• [PROBLEM TO WORK ON]
List each line of the data that holds the word "регулювання".

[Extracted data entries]
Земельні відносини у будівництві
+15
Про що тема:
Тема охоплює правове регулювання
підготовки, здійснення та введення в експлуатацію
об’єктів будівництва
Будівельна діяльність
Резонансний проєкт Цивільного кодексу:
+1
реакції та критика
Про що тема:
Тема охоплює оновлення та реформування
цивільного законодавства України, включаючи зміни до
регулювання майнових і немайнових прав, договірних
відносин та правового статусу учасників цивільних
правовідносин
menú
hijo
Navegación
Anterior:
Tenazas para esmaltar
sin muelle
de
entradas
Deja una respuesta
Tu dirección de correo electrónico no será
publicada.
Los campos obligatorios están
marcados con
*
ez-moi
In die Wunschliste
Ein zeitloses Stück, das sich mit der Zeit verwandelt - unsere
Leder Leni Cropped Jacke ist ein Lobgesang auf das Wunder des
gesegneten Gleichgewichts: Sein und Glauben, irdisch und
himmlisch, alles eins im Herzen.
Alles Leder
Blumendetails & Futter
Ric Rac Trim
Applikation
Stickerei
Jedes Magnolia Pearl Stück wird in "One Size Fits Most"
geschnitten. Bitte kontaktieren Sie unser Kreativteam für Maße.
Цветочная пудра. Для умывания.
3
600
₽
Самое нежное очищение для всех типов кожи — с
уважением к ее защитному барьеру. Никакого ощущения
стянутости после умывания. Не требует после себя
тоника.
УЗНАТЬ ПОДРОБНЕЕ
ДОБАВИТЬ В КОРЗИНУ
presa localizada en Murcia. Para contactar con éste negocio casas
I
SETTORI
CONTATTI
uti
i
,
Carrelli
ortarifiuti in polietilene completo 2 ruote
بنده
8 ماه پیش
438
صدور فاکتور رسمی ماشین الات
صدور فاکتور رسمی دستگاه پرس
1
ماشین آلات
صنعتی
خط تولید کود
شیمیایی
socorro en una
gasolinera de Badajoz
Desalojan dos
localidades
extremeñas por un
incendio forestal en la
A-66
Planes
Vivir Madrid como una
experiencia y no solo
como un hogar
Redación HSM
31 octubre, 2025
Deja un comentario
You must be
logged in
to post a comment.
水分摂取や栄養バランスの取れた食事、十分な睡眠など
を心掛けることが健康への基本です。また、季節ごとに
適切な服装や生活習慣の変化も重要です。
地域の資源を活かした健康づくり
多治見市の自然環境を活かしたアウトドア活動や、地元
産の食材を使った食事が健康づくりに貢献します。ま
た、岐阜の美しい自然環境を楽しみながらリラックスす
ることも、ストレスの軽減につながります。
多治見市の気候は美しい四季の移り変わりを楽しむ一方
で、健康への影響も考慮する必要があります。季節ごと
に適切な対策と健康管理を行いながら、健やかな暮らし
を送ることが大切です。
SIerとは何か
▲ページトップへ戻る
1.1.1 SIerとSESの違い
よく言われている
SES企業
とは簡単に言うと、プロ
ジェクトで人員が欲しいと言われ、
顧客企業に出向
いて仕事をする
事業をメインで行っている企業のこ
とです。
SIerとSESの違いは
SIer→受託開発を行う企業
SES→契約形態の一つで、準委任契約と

• [EXERCISE ANSWER]
Тема охоплює правове регулювання
регулювання майнових і немайнових прав, договірних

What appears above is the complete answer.